Tarefa a realizar:
Dê continuidade ao artigo sobre o regime da separação obrigatória de bens para maiores de 70 anos, começando logo após a última frase apresentada.

Trecho da página:
........
Artigo – O regime da “Separação Obrigatória” para o maior de 70 anos não é mais “obrigatória”

Artigo – O regime da “Separação Obrigatória” para o maior de 70 anos não é mais “obrigatória”

Publicado em 2 de fevereiro de 2024
* Letícia Franco Maculan Assumpção
* Paulo Hermano Soares Ribeiro

         O regime da separação de bens, em sua face obrigatória por razões etárias, não é novidade no sistema brasileiro. Esteve presente no Código Civil de 1916, a princípio tornando compulsório o regime de separação para o homem maior de sessenta e a mulher maior de cinquenta anos (CC/2016, art. 258). O legislador de 2002 manteve o critério, apenas igualando a idade de ambos para sessenta anos, até que a Lei nº 12.344 de 09/12/2010, elevou a idade base para setenta anos, alterando o inciso II do art. 1.641.

2          A separação obrigatória de bens já suscitava desconforto no Supremo Tribunal Federal (STF), razão pela qual o Pretório Excelso, ainda quando cumulava as funções de instância recursal, guardião da legislação federal e da Constituição, sintetizou sua jurisprudência sobre o tema na súmula 377, aprovada na sessão plenária de 03 de abril de 1964, oriunda de decisões que tiveram como referências legislativas os artigos 258 e 259 da Lei 3.071/1916 (código civil revogado), o art. 7º, § 5º do Decreto Lei 4.657/1942, art. 3º da lei nº 883/1949, e, art. 18, do Decreto Lei 3.200/1941, que sustentaram os precedentes RE 10951 (DJ de 26/09/1963), RE 7243 EI (DJ de 16/08/1957), RE 8984 EI ( DJ de 11/01/1951) e  RE 9128 (DJ de 17/12/1948). O texto da súmula – “no regime de separação legal de bens, comunicam-se os adquiridos na constância do casamento” – mitigava, por força pretoriana, o principal efeito do regime se separação – o de estabelecer incomunicabilidades – ao permitir a comunhão de aquestos.
........
Registros de uma coleta de dados:
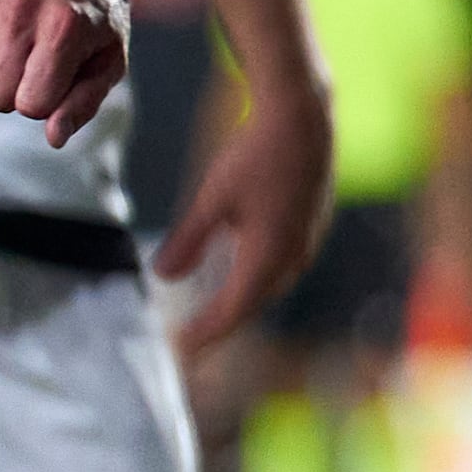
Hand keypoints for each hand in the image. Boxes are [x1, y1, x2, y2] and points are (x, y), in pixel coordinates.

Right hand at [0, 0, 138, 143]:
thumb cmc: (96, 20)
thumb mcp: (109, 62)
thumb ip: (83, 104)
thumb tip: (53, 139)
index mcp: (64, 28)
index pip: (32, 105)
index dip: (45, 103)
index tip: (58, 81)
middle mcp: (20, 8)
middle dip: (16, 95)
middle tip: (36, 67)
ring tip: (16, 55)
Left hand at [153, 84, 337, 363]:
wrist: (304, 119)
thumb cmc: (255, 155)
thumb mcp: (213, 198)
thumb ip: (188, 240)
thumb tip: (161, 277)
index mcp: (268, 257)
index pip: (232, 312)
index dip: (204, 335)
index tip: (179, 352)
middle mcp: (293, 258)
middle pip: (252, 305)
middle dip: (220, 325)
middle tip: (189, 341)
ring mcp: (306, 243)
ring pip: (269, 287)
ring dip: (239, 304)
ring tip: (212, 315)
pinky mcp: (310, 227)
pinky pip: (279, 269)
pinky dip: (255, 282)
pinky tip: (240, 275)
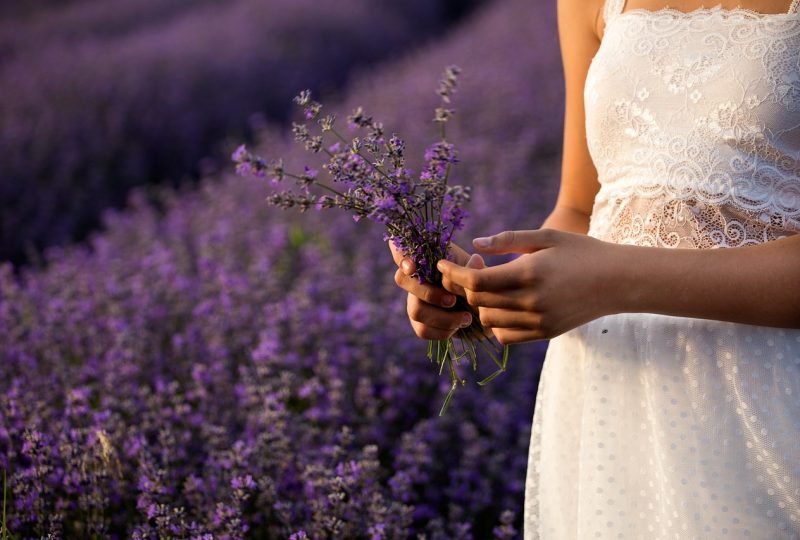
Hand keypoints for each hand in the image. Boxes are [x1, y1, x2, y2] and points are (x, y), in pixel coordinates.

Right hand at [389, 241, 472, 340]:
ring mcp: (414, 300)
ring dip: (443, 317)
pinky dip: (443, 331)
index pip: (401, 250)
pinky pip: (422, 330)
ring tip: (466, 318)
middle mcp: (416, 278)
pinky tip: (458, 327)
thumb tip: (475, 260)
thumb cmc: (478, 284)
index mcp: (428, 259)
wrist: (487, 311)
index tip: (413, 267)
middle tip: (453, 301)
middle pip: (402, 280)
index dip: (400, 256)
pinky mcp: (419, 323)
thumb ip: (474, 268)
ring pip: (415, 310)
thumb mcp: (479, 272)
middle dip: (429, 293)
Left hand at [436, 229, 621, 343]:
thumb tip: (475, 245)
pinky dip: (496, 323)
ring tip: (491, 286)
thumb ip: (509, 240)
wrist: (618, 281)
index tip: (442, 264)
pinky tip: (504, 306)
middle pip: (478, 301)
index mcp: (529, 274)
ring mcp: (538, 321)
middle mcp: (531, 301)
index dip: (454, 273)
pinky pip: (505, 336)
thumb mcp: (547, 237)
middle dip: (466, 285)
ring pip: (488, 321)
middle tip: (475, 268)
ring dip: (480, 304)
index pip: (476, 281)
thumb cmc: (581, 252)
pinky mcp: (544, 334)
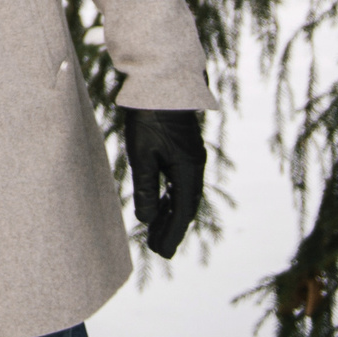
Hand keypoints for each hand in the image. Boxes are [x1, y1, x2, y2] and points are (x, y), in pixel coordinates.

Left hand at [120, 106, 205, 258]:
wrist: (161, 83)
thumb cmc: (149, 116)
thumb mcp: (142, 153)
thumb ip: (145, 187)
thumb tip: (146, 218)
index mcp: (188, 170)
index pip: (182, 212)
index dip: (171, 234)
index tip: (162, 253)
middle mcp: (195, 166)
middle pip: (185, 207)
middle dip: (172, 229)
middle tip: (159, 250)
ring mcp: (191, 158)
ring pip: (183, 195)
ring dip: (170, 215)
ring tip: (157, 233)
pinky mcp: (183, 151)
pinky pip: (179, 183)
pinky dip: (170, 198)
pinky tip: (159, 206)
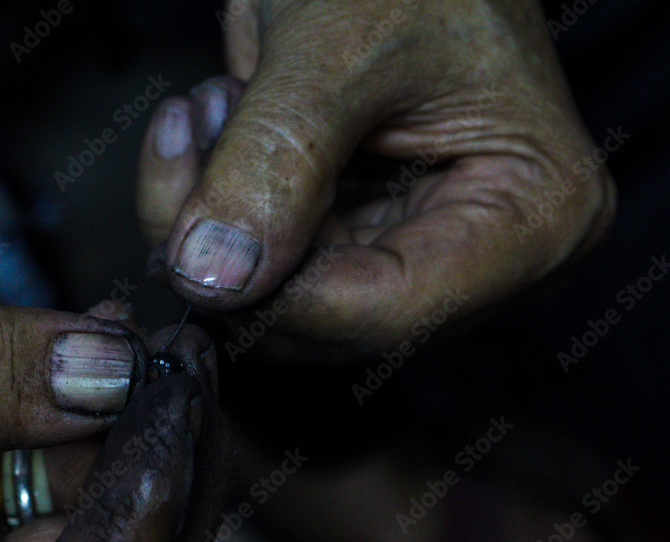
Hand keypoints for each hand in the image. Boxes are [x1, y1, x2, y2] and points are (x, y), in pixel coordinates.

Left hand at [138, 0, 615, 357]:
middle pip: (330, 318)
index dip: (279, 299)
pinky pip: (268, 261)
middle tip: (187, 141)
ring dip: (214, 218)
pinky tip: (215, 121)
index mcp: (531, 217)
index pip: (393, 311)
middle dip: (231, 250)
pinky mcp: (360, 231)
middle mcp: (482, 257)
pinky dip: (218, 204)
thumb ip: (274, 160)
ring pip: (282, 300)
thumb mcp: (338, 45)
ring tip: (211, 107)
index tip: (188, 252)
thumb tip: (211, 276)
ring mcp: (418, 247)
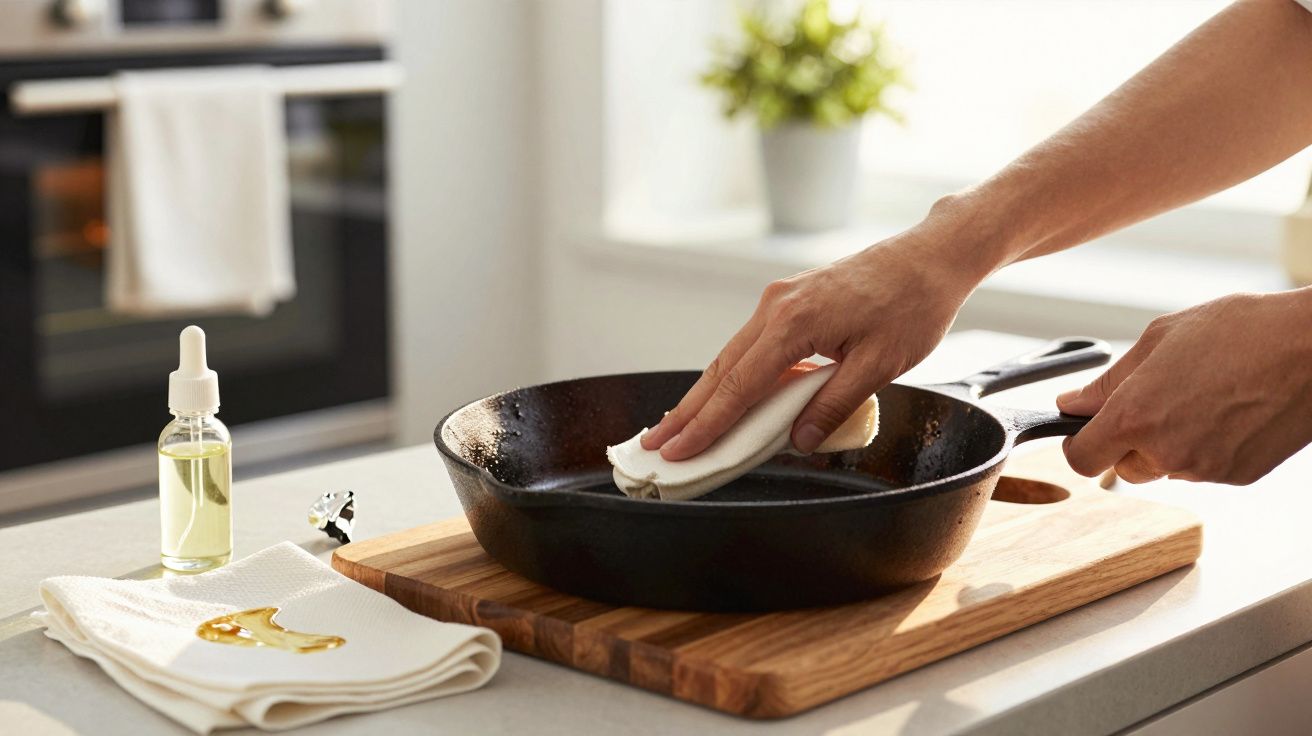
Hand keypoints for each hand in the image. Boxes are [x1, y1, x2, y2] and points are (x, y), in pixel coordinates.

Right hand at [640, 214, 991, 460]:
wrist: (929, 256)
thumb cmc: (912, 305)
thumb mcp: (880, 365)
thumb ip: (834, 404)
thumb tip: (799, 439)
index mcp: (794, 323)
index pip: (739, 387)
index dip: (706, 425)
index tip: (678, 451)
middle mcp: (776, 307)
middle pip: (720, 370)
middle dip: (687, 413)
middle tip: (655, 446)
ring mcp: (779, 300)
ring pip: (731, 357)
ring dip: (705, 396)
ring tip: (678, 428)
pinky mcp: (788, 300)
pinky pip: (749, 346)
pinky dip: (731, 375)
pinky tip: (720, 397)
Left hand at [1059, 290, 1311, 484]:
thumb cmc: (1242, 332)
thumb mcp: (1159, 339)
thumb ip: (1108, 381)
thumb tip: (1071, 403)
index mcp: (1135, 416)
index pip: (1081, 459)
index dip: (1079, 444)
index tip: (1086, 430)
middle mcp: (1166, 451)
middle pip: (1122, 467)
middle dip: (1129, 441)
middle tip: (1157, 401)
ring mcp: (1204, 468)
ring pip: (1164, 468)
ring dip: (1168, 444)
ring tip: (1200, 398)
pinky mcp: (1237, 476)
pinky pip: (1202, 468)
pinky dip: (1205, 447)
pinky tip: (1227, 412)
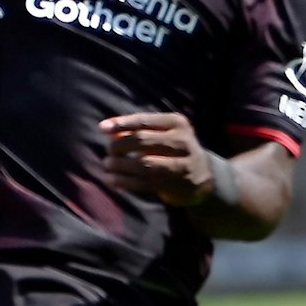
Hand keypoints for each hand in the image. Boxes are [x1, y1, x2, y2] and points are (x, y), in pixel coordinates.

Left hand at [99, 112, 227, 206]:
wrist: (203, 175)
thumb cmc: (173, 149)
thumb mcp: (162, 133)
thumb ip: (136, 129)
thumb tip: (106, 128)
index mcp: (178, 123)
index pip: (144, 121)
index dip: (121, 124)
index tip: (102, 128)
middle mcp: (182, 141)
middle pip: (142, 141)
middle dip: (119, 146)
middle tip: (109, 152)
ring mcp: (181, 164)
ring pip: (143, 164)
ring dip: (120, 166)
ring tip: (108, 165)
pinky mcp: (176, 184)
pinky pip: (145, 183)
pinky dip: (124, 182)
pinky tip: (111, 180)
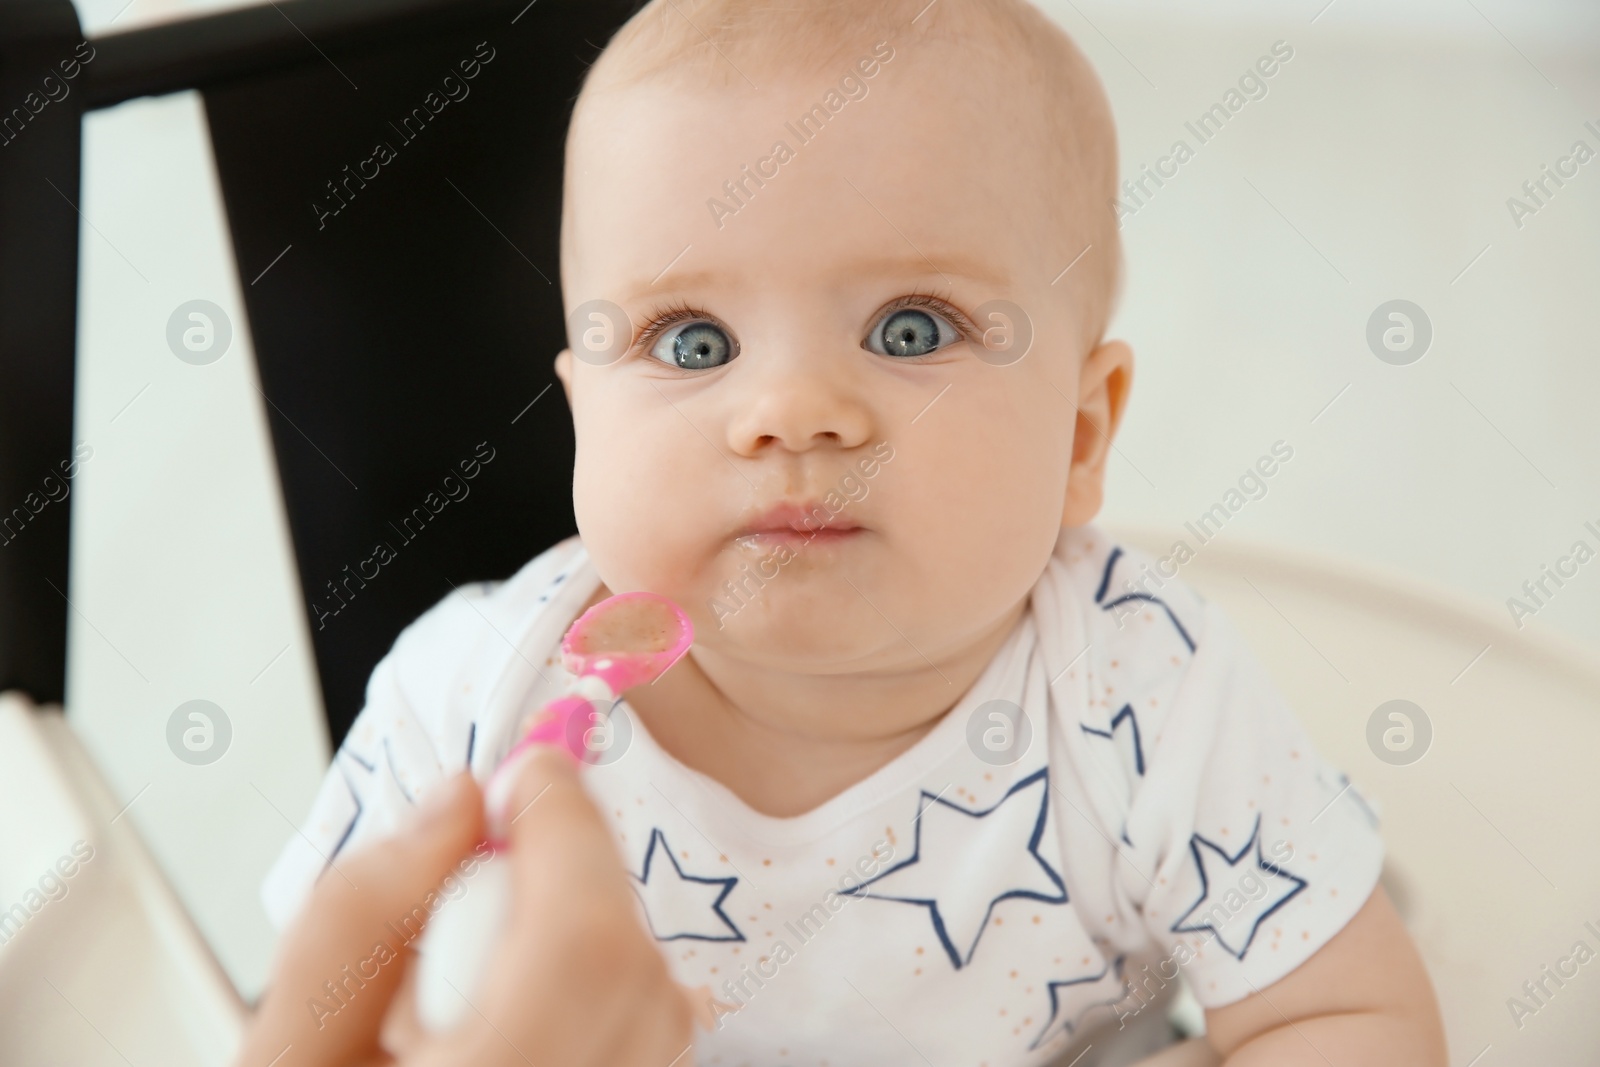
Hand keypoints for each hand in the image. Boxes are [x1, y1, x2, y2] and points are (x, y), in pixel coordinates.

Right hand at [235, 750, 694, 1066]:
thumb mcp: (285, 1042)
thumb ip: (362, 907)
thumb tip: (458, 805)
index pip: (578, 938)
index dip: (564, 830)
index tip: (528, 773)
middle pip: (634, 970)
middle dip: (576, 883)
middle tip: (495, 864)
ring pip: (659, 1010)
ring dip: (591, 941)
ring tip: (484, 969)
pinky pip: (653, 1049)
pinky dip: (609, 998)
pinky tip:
........
Resposta abaixo:
            A súmula 377 do STF ganhou recentemente uma versão dada pelo Superior Tribunal de Justiça (STJ), aplicável à união estável de pessoas com idade igual ou maior de setenta anos. Trata-se da súmula 655 do STJ, cujo conteúdo, além de revigorar a súmula do STF, assegura seus efeitos também na união estável e consolida a exigência de prova do esforço comum para a comunhão de aquestos: “Aplica-se à união estável contraída por septuagenário o regime da separação obrigatória de bens, comunicando-se os adquiridos na constância, quando comprovado o esforço comum”. (SEGUNDA SEÇÃO, julgado em 09/11/2022, DJe 16/11/2022)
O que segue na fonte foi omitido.